In Virginia, a statement may constitute defamation per se if it imputes an unfitness to perform the duties of a job or a lack of integrity in the performance of those duties, or if it prejudices the plaintiff in its profession or trade. Corporations, like people, can be defamed in this manner. To prejudice a plaintiff in its profession or trade, the statements must relate to the skills or character required to carry out the particular occupation of the plaintiff. Examples include statements that cast aspersions on the target’s honesty, credit, efficiency, or its prestige or standing in its field of business. The advantages to a plaintiff when the words at issue are declared defamatory per se (as opposed to per quod) are significant: compensatory damages will be presumed and need not be proven, and punitive damages may be awarded even if compensatory damages are not.
The United States District Court for the Eastern District of Virginia applied these principles in JTH Tax, Inc. v. Grabert. JTH Tax (better known as Liberty Tax Service) franchises tax preparation centers throughout the United States. Trisha Grabert had signed four franchise agreements but was terminated by Liberty due to her alleged failure to submit required reports and pay monies owed. A disgruntled Grabert resorted to www.unhappyfranchisee.com and Facebook, where she posted numerous statements asserting, among other things, that (1) Liberty’s quarterly results were “lies and sloppy;” (2) Liberty “bribed” an individual “to testify falsely;” (3) Liberty was engaged in “unlawful actions” that “interfered with [Grabert’s] success;” (4) Liberty “steal[s]” tax stores from franchisees; (5) Liberty is “dirty and getting sloppy so they will take your first born to save their tail right now from crippling losses and a shutdown;” and (6) “Liberty Tax, as a whole” are “crooks.”

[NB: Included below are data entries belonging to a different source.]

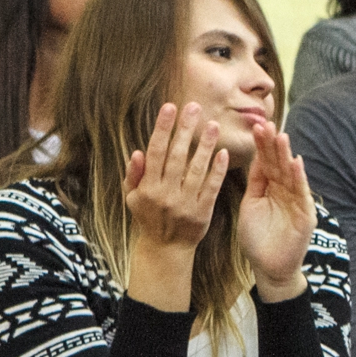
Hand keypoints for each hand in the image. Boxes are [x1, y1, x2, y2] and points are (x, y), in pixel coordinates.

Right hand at [124, 102, 227, 252]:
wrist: (166, 249)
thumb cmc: (148, 217)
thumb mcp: (132, 198)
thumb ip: (133, 175)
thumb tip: (137, 152)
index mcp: (147, 187)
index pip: (155, 151)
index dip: (162, 128)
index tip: (170, 107)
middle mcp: (165, 193)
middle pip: (176, 156)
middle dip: (185, 130)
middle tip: (195, 107)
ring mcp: (185, 203)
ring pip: (196, 169)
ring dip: (205, 145)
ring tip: (213, 125)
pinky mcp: (202, 211)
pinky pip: (211, 187)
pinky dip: (217, 170)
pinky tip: (223, 153)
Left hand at [237, 122, 315, 300]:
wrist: (269, 267)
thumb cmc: (258, 238)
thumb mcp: (251, 205)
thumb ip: (255, 183)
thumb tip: (253, 158)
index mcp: (271, 188)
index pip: (267, 162)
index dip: (262, 145)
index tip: (255, 126)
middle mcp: (285, 191)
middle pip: (279, 163)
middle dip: (273, 144)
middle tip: (266, 123)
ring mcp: (297, 202)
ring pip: (291, 174)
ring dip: (286, 155)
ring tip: (281, 136)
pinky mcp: (305, 215)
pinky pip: (301, 193)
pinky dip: (299, 178)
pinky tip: (296, 162)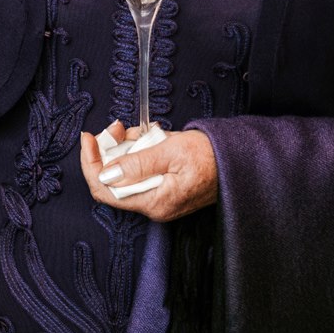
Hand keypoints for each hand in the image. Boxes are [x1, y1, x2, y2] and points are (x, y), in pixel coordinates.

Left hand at [79, 121, 219, 220]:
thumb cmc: (213, 156)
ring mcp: (160, 197)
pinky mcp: (166, 188)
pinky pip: (142, 169)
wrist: (244, 162)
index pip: (105, 189)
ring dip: (127, 146)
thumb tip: (106, 172)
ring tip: (142, 130)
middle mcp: (155, 205)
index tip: (89, 137)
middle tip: (117, 127)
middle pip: (113, 178)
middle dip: (110, 148)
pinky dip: (141, 150)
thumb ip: (137, 163)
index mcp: (155, 202)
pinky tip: (152, 137)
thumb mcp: (171, 152)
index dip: (91, 162)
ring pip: (127, 170)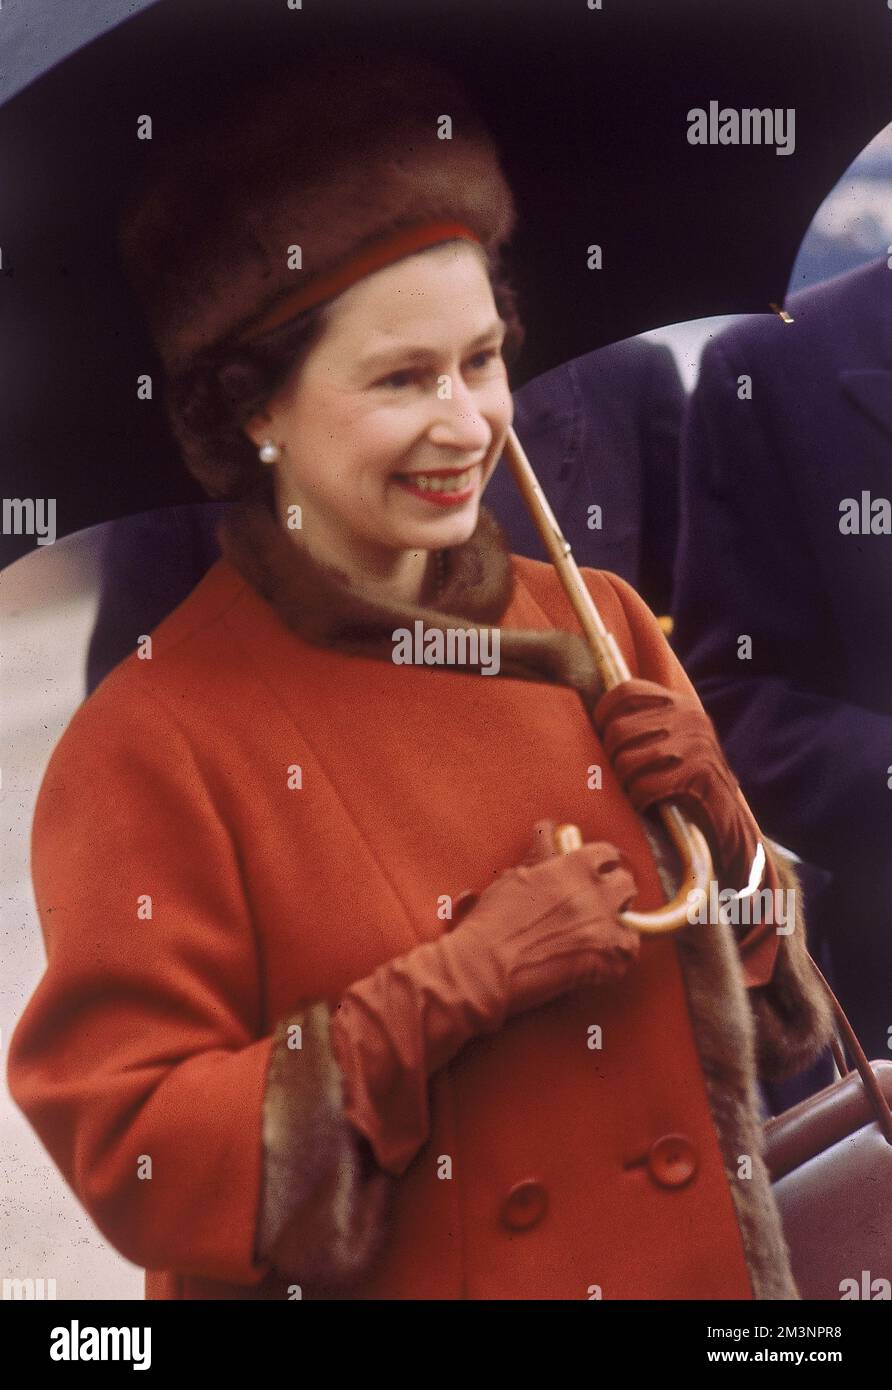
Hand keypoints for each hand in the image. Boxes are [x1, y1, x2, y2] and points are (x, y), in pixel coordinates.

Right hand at [446, 818, 640, 1022]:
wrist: (485, 966)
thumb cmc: (491, 923)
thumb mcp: (515, 877)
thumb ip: (540, 856)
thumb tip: (547, 831)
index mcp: (573, 866)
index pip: (605, 853)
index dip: (602, 864)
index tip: (598, 871)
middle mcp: (594, 891)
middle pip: (625, 882)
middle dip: (615, 892)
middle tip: (600, 905)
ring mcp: (604, 924)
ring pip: (631, 917)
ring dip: (619, 924)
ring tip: (601, 935)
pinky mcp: (606, 957)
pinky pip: (628, 952)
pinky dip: (616, 958)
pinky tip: (598, 961)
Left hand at [591, 677, 763, 889]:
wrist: (727, 823)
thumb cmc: (687, 786)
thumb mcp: (670, 745)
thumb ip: (643, 728)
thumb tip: (592, 723)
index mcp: (679, 705)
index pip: (626, 691)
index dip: (603, 712)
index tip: (599, 736)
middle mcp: (689, 717)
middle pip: (619, 730)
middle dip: (611, 760)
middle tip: (620, 779)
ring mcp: (696, 743)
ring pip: (627, 760)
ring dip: (624, 783)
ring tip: (633, 793)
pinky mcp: (699, 773)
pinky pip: (645, 786)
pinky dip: (637, 801)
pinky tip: (643, 806)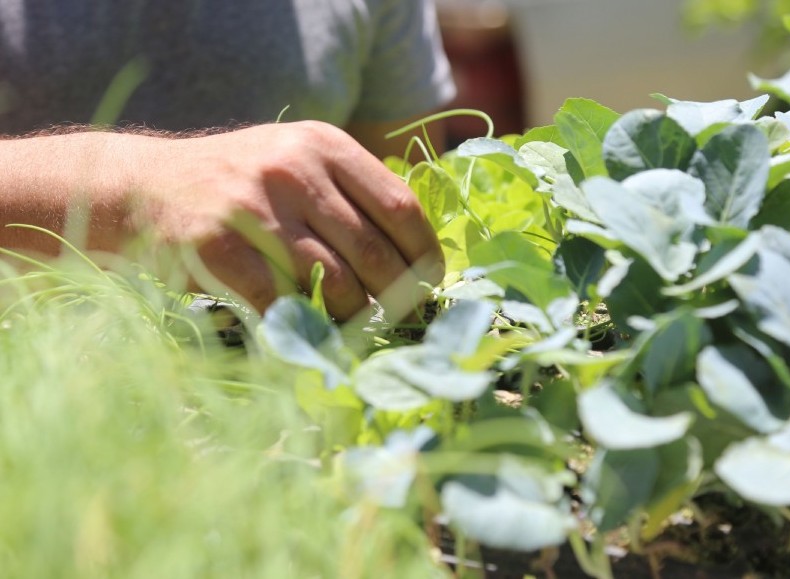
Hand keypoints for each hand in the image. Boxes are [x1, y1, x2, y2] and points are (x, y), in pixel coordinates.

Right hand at [128, 121, 443, 318]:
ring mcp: (252, 208)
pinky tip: (308, 334)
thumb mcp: (297, 162)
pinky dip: (302, 328)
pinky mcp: (216, 248)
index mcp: (324, 145)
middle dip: (394, 297)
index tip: (431, 284)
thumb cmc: (238, 183)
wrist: (145, 187)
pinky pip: (280, 304)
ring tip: (349, 326)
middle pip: (373, 251)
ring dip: (350, 317)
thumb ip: (351, 194)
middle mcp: (293, 169)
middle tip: (395, 319)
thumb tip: (415, 254)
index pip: (401, 206)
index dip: (425, 255)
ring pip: (334, 283)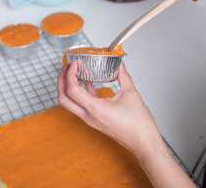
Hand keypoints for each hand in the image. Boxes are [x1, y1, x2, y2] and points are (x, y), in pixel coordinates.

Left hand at [58, 61, 196, 186]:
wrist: (143, 142)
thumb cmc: (138, 124)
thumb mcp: (131, 94)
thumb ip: (123, 76)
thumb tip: (119, 65)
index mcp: (95, 110)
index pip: (72, 90)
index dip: (70, 74)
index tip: (75, 63)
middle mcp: (89, 116)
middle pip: (64, 99)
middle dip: (61, 81)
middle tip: (67, 67)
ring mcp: (91, 119)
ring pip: (70, 103)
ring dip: (68, 88)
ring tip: (74, 73)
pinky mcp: (95, 120)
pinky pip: (82, 105)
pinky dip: (81, 92)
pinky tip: (87, 82)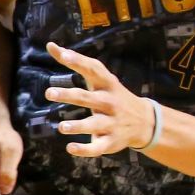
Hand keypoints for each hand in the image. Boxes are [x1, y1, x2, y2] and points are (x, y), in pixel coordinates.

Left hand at [46, 41, 154, 158]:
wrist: (145, 122)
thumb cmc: (112, 95)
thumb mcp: (99, 78)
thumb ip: (75, 62)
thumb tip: (50, 45)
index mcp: (107, 84)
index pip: (93, 70)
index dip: (79, 62)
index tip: (63, 55)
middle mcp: (109, 102)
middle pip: (89, 98)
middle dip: (70, 96)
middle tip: (49, 92)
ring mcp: (111, 123)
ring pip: (94, 124)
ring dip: (78, 126)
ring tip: (62, 127)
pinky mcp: (110, 141)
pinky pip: (97, 147)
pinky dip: (84, 149)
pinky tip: (70, 148)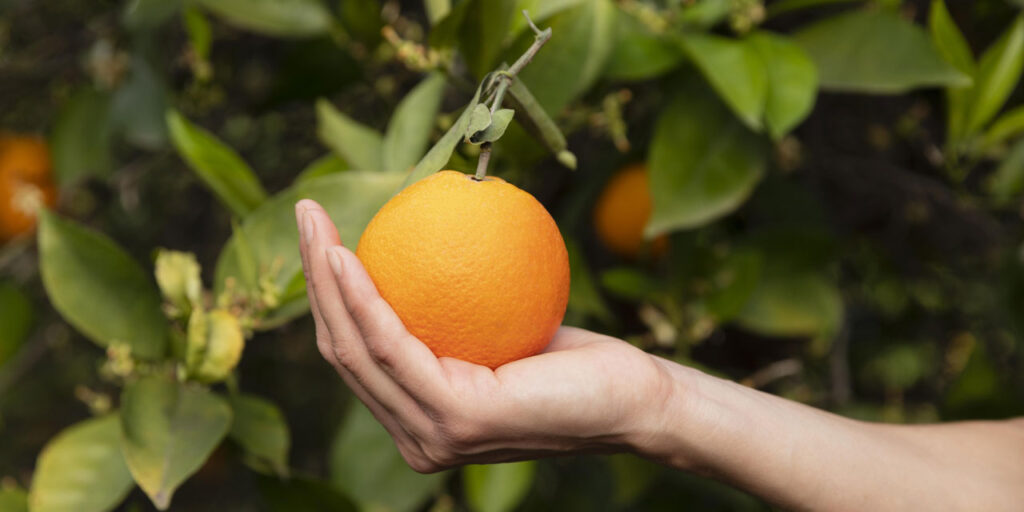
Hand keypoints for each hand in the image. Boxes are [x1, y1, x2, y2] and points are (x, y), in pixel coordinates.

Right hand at [295, 199, 678, 471]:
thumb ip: (453, 314)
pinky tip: (350, 255)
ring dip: (327, 280)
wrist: (633, 397)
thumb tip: (423, 246)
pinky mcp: (457, 421)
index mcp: (419, 422)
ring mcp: (433, 436)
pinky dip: (366, 299)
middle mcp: (416, 438)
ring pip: (357, 349)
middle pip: (343, 350)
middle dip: (314, 278)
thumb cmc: (572, 360)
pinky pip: (397, 347)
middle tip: (306, 214)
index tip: (322, 232)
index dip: (328, 293)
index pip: (358, 355)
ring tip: (316, 222)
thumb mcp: (499, 331)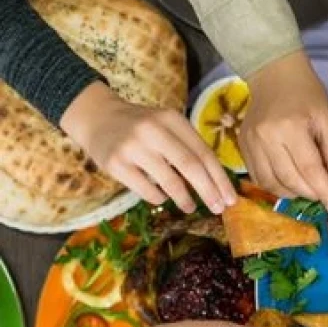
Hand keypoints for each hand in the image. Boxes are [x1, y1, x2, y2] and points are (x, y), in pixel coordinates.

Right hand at [60, 81, 235, 214]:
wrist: (96, 117)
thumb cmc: (142, 127)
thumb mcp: (167, 127)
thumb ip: (188, 148)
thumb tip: (216, 185)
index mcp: (172, 119)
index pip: (204, 153)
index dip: (220, 179)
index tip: (231, 199)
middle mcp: (153, 130)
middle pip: (191, 167)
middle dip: (209, 192)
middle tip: (218, 209)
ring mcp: (132, 147)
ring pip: (169, 181)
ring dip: (185, 199)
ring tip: (190, 207)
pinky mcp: (115, 164)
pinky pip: (146, 189)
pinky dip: (159, 197)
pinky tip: (162, 198)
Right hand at [240, 52, 327, 213]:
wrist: (274, 74)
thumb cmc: (306, 94)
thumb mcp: (327, 120)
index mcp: (290, 127)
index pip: (309, 169)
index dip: (324, 191)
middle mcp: (266, 137)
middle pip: (290, 180)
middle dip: (311, 194)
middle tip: (325, 195)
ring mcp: (250, 143)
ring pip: (272, 184)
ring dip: (293, 194)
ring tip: (308, 188)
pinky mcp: (242, 147)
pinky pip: (259, 178)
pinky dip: (276, 187)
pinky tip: (290, 182)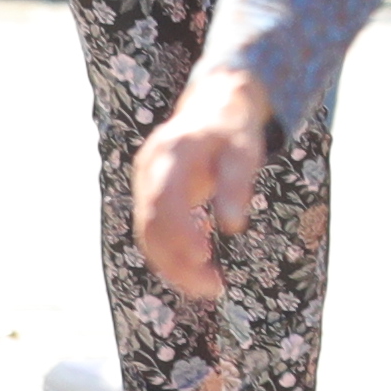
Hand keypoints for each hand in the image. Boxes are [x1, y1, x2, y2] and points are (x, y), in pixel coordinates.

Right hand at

Liberty sued Grabert for defamation per se, as well as for breach of the notes and franchise agreements. The court found that the statements imputed a lack of integrity to Liberty, prejudiced Liberty in its profession, and cast aspersions on its honesty, efficiency, prestige and standing in its field. Because Grabert failed to appear and defend the accuracy of her statements, the court held that the exhibits were sufficient to demonstrate defamation per se. (Note: Oddly, the court did not address whether the statements could be interpreted as mere rhetorical hyperbole or other non-actionable opinion).
The court then moved to the question of whether Liberty was entitled to recover punitive damages. Even in defamation per se cases, a recovery of punitive damages requires a clear and convincing showing that the defendant made the statements with actual malice, i.e. with knowledge of their falsity or with reckless disregard of their truth. A plaintiff can rely on circumstantial evidence and motive to prove actual malice. The court found sufficient evidence of malice.
For one thing, one of Grabert’s online postings read, “I don’t think for a second that they promote anything illegal. Unethical? Maybe if you interpret it that way.” Second, the court found that Grabert published numerous statements on multiple website attributing sinister motives to Liberty’s actions that she could have no way of knowing.
Thus, the court held that Liberty was entitled to both compensatory and punitive damages and set a hearing to establish the amount at a later date. While Liberty had also sought an injunction to compel Grabert to remove her Internet postings, the court declined to award injunctive relief because Liberty failed to demonstrate either that any harm that may have resulted from such postings was “irreparable” or that a monetary award would be inadequate.